* _Task objective_
Return the count of lines in the records that include the string "Jepang", and nothing besides it.

* _Dataset entries_
------------------------------------

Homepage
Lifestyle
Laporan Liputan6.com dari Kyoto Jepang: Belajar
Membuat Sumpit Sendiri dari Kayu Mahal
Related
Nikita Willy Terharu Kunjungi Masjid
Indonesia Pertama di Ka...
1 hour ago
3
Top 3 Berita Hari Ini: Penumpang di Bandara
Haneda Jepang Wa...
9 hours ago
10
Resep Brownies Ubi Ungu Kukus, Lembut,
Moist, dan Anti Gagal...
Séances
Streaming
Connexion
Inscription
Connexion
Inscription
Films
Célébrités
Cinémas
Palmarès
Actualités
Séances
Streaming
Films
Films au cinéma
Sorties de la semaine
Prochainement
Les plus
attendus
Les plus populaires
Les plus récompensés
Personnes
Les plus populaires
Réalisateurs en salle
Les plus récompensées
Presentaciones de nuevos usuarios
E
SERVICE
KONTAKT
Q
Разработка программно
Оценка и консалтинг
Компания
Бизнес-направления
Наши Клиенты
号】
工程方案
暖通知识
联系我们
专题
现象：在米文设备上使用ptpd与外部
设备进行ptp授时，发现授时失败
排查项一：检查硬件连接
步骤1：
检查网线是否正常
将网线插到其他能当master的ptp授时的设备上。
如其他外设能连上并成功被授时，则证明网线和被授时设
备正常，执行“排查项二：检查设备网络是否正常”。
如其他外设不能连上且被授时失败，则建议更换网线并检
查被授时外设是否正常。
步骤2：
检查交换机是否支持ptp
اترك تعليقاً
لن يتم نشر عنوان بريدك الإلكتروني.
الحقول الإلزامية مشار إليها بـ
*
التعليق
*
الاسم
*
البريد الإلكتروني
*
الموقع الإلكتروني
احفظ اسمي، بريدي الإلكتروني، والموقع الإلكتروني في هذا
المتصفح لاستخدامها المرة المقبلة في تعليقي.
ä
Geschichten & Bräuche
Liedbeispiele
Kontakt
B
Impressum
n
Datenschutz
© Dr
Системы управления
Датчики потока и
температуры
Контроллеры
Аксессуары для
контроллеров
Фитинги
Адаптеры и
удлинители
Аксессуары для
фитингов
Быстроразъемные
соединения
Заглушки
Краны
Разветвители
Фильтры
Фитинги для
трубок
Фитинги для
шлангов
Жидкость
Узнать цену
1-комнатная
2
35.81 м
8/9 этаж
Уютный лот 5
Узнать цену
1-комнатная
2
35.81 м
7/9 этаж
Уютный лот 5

------------------------------------

* _Answer section_
2